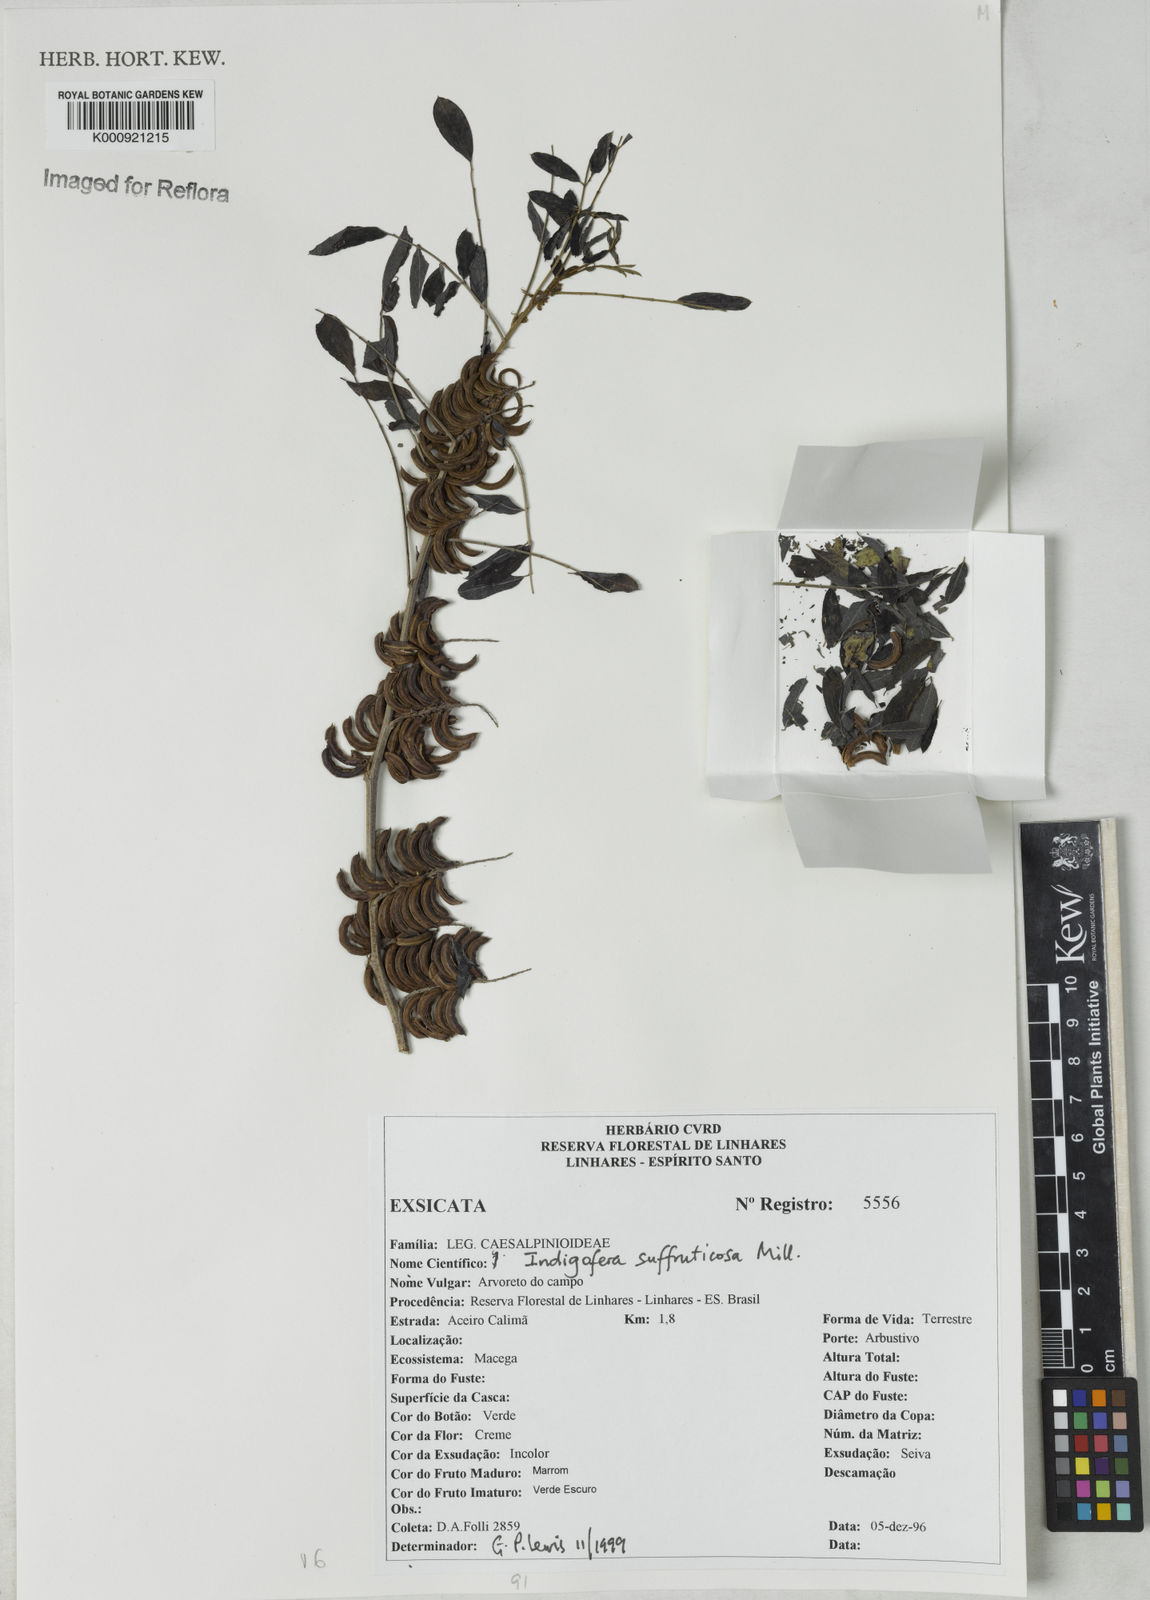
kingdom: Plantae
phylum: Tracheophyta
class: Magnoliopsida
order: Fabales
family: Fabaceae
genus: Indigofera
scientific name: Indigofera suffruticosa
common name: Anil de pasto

* * *

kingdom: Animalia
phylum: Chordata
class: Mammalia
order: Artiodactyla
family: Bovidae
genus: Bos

### The problem:
Lay out the data as a numbered list, from the line with "phylum: Tracheophyta" up to and including the line with "common name: Anil de pasto", leaving out any blank lines.

### Task result:
1. phylum: Tracheophyta
2. class: Magnoliopsida
3. order: Fabales
4. family: Fabaceae
5. genus: Indigofera
6. scientific name: Indigofera suffruticosa
7. common name: Anil de pasto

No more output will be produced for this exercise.